# [Work to complete]
Transcribe all records below exactly, without images.

Stored records:
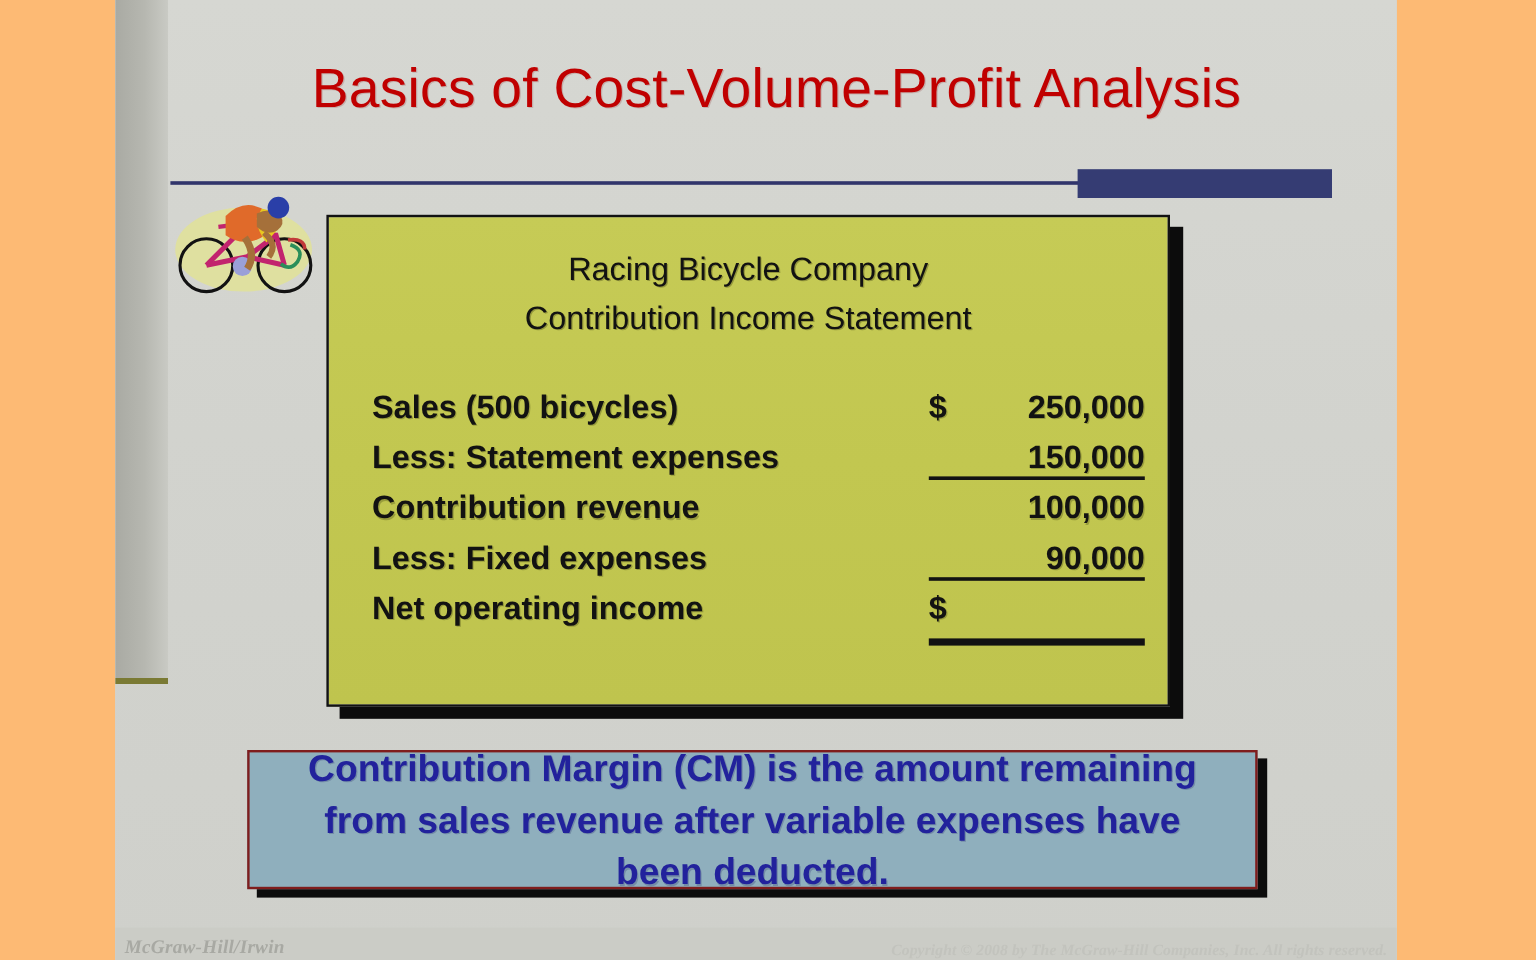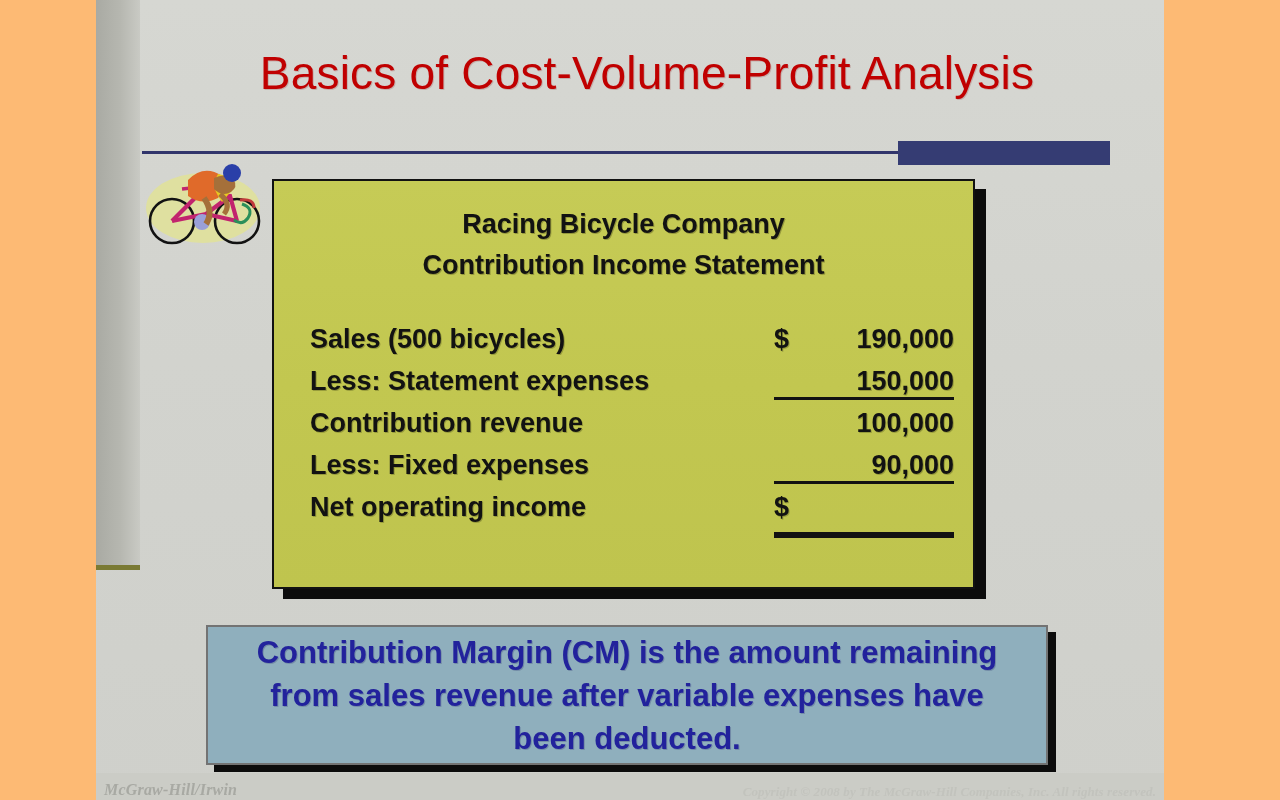--- a/index.html
+++ b/index.html
@@ -118,21 +118,21 @@
     background: linear-gradient(180deg, #c6cb56 0%, #c2c750 50%, #bfc44e 100%);
     border: 2px solid #121212;
     box-shadow: 11px 10px 0 0 #0c0c0c;
     box-sizing: border-box;
     z-index: 5;
   }
   .stmt-heading {
     text-align: center;
     color: #121212;
     font-size: 27px;
-    font-weight: bold;
+    font-weight: normal;
     line-height: 41px;
     text-shadow: 1px 1px 0 rgba(90,92,30,0.45);
   }
   #stmt-heading-block {
     margin-top: 23px;
   }
   #stmt-rows {
     margin-top: 32px;
     padding-left: 36px;
     padding-right: 19px;
@@ -188,23 +188,23 @@
     border-bottom: 3px solid #121212;
     box-sizing: border-box;
   }
 
   
   #cm-callout {
     position: absolute;
     left: 110px;
     top: 625px;
     width: 842px;
-    height: 140px;
+    height: 116px;
     background: #8fafbd;
-    border: 2px solid #737373;
+    border: 2px solid #7f1d1d;
     box-shadow: 8px 7px 0 0 #0c0c0c;
     box-sizing: border-box;
     display: flex;
     align-items: center;
     justify-content: center;
     z-index: 5;
   }
   #cm-callout-text {
     color: #22229c;
     font-size: 31px;
@@ -287,21 +287,21 @@
         <div class="stmt-heading">Racing Bicycle Company</div>
         <div class="stmt-heading">Contribution Income Statement</div>
       </div>
 
       <div id="stmt-rows">
 
         <div class="stmt-row">
           <div class="stmt-label">Sales (500 bicycles)</div>
           <div class="stmt-amount">
             <span class="cur">$</span>
-            <span class="num">190,000</span>
+            <span class="num">250,000</span>
           </div>
         </div>
 
         <div class="stmt-row">
           <div class="stmt-label">Less:  Statement expenses</div>
           <div class="stmt-amount">
             <span class="cur"></span>
             <span class="num">150,000</span>
           </div>
         </div>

# [Result of the task]
--- a/index.html
+++ b/index.html
@@ -118,21 +118,21 @@
     background: linear-gradient(180deg, #c6cb56 0%, #c2c750 50%, #bfc44e 100%);
     border: 2px solid #121212;
     box-shadow: 11px 10px 0 0 #0c0c0c;
     box-sizing: border-box;
     z-index: 5;
   }
   .stmt-heading {
     text-align: center;
     color: #121212;
     font-size: 27px;
-    font-weight: bold;
+    font-weight: normal;
     line-height: 41px;
     text-shadow: 1px 1px 0 rgba(90,92,30,0.45);
   }
   #stmt-heading-block {
     margin-top: 23px;
   }
   #stmt-rows {
     margin-top: 32px;
     padding-left: 36px;
     padding-right: 19px;
@@ -188,23 +188,23 @@
     border-bottom: 3px solid #121212;
     box-sizing: border-box;
   }
 
   
   #cm-callout {
     position: absolute;
     left: 110px;
     top: 625px;
     width: 842px;
-    height: 140px;
+    height: 116px;
     background: #8fafbd;
-    border: 2px solid #737373;
+    border: 2px solid #7f1d1d;
     box-shadow: 8px 7px 0 0 #0c0c0c;
     box-sizing: border-box;
     display: flex;
     align-items: center;
     justify-content: center;
     z-index: 5;
   }
   #cm-callout-text {
     color: #22229c;
     font-size: 31px;
@@ -287,21 +287,21 @@
         <div class="stmt-heading">Racing Bicycle Company</div>
         <div class="stmt-heading">Contribution Income Statement</div>
       </div>
 
       <div id="stmt-rows">
 
         <div class="stmt-row">
           <div class="stmt-label">Sales (500 bicycles)</div>
           <div class="stmt-amount">
             <span class="cur">$</span>
-            <span class="num">190,000</span>
+            <span class="num">250,000</span>
           </div>
         </div>
 
         <div class="stmt-row">
           <div class="stmt-label">Less:  Statement expenses</div>
           <div class="stmt-amount">
             <span class="cur"></span>
             <span class="num">150,000</span>
           </div>
         </div>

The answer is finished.